A blog by Dr Unni Krishnan, Global Humanitarian Director, Plan International.
Some people and some faces never fade from our memories, especially people we meet them in crisis.
Last October, when hunger was unfolding rapidly in Ethiopia, I had the honour of travelling with Aynalem Bizuayehu. Aynalem has been working with Plan International in the Amhara region for over 10 years. Her work is both unique and critical: she is a member of our frontline team responding to the hunger crisis. Aynalem told me that she always wanted to help children.
Every day she moves our teams and relief materials to where their support is needed most, most of the time hard to reach and remote villages. There are days she travels over 400km across all terrains and in all weather. The hunger crisis and the conflict have only made her work more challenging, and her days longer. Without her contribution, there is no movement for our relief teams and materials.
World Humanitarian Day
August 19 is World Humanitarian Day, a global celebration of people helping people.
This day was designated in memory of the 19 August 2003 bomb attack on the Canal Hotel in Baghdad, Iraq, killing 22 people.
It is a moment to recognise the amazing work of humanitarians like Aynalem. It is also a moment to reflect on the big idea of humanity and the three guiding stars at the core of humanitarian action: compassion, solidarity, and pragmatism.
These are universal values at the heart of our shared human experience: I have seen them in action across borders, embodied by people of all ages, genders, religions and backgrounds, all guided by a steadfast belief that we are one humanity and as such, we must support each other.
Compassion is our first guiding star to advance humanity in crisis settings. Without compassion, which literally means ‘suffering together,’ we would not be able to put ourselves into each other’s shoes, or see a crisis through the eyes of a child. Every day, humanitarian workers make the world a more caring and compassionate place by putting other people first: for them, the human call is loud and clear. This gives me hope.
Solidarity comes next. Countless times I have seen solidarity shape into a collective force to do good. Solidarity does not always have to be heroic: sometimes, it can mean giving voice to the powerless, protesting injustice, or not letting others suffer alone. Other times, it can make the difference between life and death.The world is living through an unprecedented hunger crisis with millions of children going to bed hungry every night – a crisis made worse because of conflicts, climate breakdown and the fallout of the COVID-19 pandemic.
And yet, we have seen bursts of solidarity in the form of coordinated assistance to refugees with governments opening borders and ordinary people opening their hearts and homes. I am thinking of Turkey, Colombia, Uganda, Pakistan, Germany and Poland – some of the countries hosting the largest number of refugees. It is a simple truth that we have more in common that binds us as a single humanity than our differences. When we open ourselves and our borders to others, it has the power to create magic.

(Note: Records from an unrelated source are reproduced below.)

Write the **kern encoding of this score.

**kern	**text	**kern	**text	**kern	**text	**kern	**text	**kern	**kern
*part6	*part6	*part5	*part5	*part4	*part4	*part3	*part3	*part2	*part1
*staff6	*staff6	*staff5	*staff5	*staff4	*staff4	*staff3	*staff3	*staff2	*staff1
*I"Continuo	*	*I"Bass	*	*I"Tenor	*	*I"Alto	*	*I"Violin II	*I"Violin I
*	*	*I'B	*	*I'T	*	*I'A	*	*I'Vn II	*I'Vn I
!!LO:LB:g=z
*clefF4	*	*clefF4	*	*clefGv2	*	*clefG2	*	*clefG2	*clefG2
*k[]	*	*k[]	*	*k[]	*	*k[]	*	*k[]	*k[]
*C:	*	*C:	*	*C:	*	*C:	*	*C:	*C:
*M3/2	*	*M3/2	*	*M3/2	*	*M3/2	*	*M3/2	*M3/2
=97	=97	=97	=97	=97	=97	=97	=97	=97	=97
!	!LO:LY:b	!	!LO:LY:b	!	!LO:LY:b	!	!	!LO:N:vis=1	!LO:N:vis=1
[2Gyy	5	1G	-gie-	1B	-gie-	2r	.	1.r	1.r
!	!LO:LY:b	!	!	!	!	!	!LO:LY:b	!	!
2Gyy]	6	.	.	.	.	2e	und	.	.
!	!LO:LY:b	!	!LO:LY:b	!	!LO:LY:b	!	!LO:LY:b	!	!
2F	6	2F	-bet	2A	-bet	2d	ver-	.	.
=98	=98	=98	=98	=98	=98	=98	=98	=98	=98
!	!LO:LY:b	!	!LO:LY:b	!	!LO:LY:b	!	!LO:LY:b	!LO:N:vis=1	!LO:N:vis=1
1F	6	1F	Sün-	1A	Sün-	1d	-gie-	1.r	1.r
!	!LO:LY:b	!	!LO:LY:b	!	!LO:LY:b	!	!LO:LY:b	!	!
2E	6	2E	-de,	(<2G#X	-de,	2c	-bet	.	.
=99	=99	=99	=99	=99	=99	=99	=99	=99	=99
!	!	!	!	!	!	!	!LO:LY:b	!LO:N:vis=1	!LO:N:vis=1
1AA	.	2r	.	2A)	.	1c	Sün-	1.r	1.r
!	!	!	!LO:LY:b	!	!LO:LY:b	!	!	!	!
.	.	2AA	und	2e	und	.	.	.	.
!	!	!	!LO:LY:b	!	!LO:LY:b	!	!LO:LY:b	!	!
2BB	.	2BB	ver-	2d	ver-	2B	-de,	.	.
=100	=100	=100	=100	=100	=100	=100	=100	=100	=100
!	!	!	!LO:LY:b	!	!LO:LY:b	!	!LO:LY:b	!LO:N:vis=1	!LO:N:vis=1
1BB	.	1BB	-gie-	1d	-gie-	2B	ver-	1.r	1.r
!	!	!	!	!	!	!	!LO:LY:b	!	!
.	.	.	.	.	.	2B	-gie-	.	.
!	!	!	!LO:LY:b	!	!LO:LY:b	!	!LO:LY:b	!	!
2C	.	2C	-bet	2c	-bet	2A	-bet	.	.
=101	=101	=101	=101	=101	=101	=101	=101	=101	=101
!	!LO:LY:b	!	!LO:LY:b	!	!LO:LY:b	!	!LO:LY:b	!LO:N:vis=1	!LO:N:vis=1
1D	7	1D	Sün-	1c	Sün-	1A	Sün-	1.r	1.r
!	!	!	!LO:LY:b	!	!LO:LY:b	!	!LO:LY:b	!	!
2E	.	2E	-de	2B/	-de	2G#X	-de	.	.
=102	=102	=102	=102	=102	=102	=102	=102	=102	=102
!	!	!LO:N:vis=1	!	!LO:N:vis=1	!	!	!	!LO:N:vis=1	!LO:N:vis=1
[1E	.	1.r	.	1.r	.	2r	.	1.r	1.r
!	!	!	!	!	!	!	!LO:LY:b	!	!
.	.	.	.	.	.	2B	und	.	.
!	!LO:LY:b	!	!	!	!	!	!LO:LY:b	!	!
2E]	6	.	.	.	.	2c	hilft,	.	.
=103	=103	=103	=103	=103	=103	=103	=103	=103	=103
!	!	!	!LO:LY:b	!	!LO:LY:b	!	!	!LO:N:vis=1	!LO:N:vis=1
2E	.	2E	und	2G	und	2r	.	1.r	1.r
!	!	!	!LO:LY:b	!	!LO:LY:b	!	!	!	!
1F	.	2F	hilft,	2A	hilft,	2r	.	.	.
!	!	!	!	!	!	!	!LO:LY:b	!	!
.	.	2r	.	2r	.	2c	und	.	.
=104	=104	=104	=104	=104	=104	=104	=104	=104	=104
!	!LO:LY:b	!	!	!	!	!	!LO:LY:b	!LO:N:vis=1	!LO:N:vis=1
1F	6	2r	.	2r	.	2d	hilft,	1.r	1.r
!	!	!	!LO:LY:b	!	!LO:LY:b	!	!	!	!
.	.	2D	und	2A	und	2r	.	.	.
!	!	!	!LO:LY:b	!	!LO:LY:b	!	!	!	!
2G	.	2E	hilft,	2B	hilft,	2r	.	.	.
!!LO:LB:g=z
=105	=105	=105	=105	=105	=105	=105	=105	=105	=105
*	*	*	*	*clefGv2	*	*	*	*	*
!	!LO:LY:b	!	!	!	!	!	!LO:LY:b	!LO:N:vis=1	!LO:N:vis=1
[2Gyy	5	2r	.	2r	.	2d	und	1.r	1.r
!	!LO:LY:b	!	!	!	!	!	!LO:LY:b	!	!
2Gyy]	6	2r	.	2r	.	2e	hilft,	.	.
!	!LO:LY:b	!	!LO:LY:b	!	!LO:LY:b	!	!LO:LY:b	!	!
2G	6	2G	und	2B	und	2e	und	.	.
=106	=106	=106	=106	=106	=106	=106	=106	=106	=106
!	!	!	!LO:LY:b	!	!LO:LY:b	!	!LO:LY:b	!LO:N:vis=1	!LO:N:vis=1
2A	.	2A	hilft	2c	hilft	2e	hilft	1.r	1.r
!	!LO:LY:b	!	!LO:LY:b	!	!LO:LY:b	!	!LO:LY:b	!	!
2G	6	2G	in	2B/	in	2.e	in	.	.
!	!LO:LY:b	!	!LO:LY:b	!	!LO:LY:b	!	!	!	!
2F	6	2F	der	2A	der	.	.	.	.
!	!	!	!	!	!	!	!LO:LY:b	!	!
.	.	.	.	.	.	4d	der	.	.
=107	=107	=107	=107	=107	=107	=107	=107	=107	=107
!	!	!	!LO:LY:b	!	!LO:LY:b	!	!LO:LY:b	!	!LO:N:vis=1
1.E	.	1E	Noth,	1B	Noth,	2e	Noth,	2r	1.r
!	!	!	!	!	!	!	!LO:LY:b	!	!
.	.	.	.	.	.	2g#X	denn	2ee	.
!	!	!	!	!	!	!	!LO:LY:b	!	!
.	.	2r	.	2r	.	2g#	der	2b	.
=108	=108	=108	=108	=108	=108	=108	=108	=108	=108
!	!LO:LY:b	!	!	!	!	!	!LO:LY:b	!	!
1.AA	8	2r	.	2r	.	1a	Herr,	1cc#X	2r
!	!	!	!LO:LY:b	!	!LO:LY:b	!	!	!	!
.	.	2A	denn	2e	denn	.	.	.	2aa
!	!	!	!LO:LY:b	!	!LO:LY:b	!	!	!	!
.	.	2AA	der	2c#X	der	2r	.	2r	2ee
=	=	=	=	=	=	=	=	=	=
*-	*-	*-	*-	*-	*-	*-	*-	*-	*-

The third guiding star of humanitarian work is pragmatism. It is there to provide a mindset and solid anchor to compassion and solidarity; it is also what enables us to ‘make things happen’. In wars, disasters and emergencies, there are a hundred jobs to be done, and it is natural that we may get paralysed.
For example, in a cholera outbreak setting, dehydration can kill a child in six hours. A battle against dehydration is often a race against time. Neither blind optimism or eternal pessimism helps- instead, pragmatism and a ‘possibilist’ approach quick decisions and momentum can often stop a cholera outbreak in its tracks.
Aynalem’s main concerns were the practical challenges of a driver- a flat tyre or fuel shortage.
It takes a village to tackle a crisis
Caring and supporting people who are caught up in wars, disasters and disease outbreaks is not something any single team or organisation can do on their own—it often takes a village, perhaps the whole of humanity to make a meaningful difference in crisis settings.
Everyone has a role to play in such settings –drivers, nurses, teachers, nutritionists, mental health and protection experts, communicators, artists, logisticians, security advisors and translators and all the other anonymous superheroes amongst us. We are all part of the same ‘village’—and no single role is less important than the other.
The world’s ability to respond to disasters and wars has always depended on local people, who are the first responders during an emergency. Over the last couple of years, while living through a pandemic, lockdowns, and travel bans, we have also learned that sometimes local volunteers are the only responders.
For every crisis in the spotlight, there are several underreported and underfunded emergencies. And for every high-profile humanitarian professional, there are thousands of humanitarians like Aynalem – ordinary people who became “superheroes” when they found themselves amid a crisis.
They are on the ground rolling up their sleeves, setting up a community kitchen, temporary school or a safe place for children, transporting relief workers or materials, or digging deep into the rubble to rescue people with their bare hands after an earthquake or missile strikes.
Thanks to them, the world is a safer, more just, compassionate, and caring place.